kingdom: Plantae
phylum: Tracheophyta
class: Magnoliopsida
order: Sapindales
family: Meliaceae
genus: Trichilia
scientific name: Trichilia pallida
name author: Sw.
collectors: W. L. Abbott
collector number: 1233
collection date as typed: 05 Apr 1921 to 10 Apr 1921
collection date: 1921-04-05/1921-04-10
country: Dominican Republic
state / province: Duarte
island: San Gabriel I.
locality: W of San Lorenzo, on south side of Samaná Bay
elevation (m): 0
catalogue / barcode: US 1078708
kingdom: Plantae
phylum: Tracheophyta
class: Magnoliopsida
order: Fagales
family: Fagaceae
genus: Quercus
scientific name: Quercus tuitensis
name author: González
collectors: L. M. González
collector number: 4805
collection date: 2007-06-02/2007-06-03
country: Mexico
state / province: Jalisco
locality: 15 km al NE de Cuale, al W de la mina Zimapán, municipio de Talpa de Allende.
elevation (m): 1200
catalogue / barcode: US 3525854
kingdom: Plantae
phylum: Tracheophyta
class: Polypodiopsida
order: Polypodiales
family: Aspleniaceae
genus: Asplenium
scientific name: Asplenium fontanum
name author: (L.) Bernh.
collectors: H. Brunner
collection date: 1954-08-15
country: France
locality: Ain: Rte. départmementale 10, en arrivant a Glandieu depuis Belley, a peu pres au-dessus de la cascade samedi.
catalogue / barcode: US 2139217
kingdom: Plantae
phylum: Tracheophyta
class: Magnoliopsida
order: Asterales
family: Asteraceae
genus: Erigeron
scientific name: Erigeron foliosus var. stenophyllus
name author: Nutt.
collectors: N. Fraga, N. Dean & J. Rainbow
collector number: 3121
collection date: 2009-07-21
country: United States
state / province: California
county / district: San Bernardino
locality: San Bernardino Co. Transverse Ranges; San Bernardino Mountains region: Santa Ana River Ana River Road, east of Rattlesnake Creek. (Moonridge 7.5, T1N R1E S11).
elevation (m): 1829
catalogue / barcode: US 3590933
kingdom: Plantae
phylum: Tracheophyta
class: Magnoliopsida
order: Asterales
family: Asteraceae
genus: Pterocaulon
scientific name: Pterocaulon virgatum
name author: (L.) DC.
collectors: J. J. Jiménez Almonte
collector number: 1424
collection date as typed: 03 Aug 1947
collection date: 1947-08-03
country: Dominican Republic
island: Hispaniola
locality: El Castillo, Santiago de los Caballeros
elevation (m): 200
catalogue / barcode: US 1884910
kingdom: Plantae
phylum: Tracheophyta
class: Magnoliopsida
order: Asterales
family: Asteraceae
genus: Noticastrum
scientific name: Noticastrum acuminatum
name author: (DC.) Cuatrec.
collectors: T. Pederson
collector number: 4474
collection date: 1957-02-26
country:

§ §

§ Exercise description
Reproduce all of the rows above verbatim, without changing or leaving out anything.

§ Exercise answer
kingdom: Plantae
phylum: Tracheophyta
class: Magnoliopsida
order: Sapindales
family: Meliaceae
genus: Trichilia
scientific name: Trichilia pallida
name author: Sw.
collectors: W. L. Abbott
collector number: 1233
collection date as typed: 05 Apr 1921 to 10 Apr 1921
collection date: 1921-04-05/1921-04-10
country: Dominican Republic
state / province: Duarte
island: San Gabriel I.
locality: W of San Lorenzo, on south side of Samaná Bay
elevation (m): 0
catalogue / barcode: US 1078708
kingdom: Plantae
phylum: Tracheophyta
class: Magnoliopsida
order: Fagales
family: Fagaceae
genus: Quercus
scientific name: Quercus tuitensis
name author: González
collectors: L. M. González
collector number: 4805
collection date: 2007-06-02/2007-06-03
country: Mexico
state / province: Jalisco
locality: 15 km al NE de Cuale, al W de la mina Zimapán, municipio de Talpa de Allende.
elevation (m): 1200
catalogue / barcode: US 3525854
kingdom: Plantae
phylum: Tracheophyta
class: Polypodiopsida
order: Polypodiales
family: Aspleniaceae
genus: Asplenium
scientific name: Asplenium fontanum
name author: (L.) Bernh.
collectors: H. Brunner
collection date: 1954-08-15
country: France
locality: Ain: Rte. départmementale 10, en arrivant a Glandieu depuis Belley, a peu pres au-dessus de la cascade samedi.
catalogue / barcode: US 2139217
kingdom: Plantae
phylum: Tracheophyta
class: Magnoliopsida
order: Asterales
family: Asteraceae
genus: Erigeron
scientific name: Erigeron foliosus var. stenophyllus
name author: Nutt.
collectors: N. Fraga, N. Dean & J. Rainbow
collector number: 3121
collection date: 2009-07-21
country: United States
state / province: California
county / district: San Bernardino
locality: San Bernardino Co. Transverse Ranges; San Bernardino Mountains region: Santa Ana River Ana River Road, east of Rattlesnake Creek. (Moonridge 7.5, T1N R1E S11).
elevation (m): 1829
catalogue / barcode: US 3590933
kingdom: Plantae
phylum: Tracheophyta
class: Magnoliopsida
order: Asterales
family: Asteraceae
genus: Pterocaulon
scientific name: Pterocaulon virgatum
name author: (L.) DC.
collectors: J. J. Jiménez Almonte
collector number: 1424
collection date as typed: 03 Aug 1947
collection date: 1947-08-03
country: Dominican Republic
island: Hispaniola
locality: El Castillo, Santiago de los Caballeros
elevation (m): 200
catalogue / barcode: US 1884910
kingdom: Plantae
phylum: Tracheophyta
class: Magnoliopsida
order: Asterales
family: Asteraceae
genus: Noticastrum
scientific name: Noticastrum acuminatum
name author: (DC.) Cuatrec.
collectors: T. Pederson
collector number: 4474
collection date: 1957-02-26
country:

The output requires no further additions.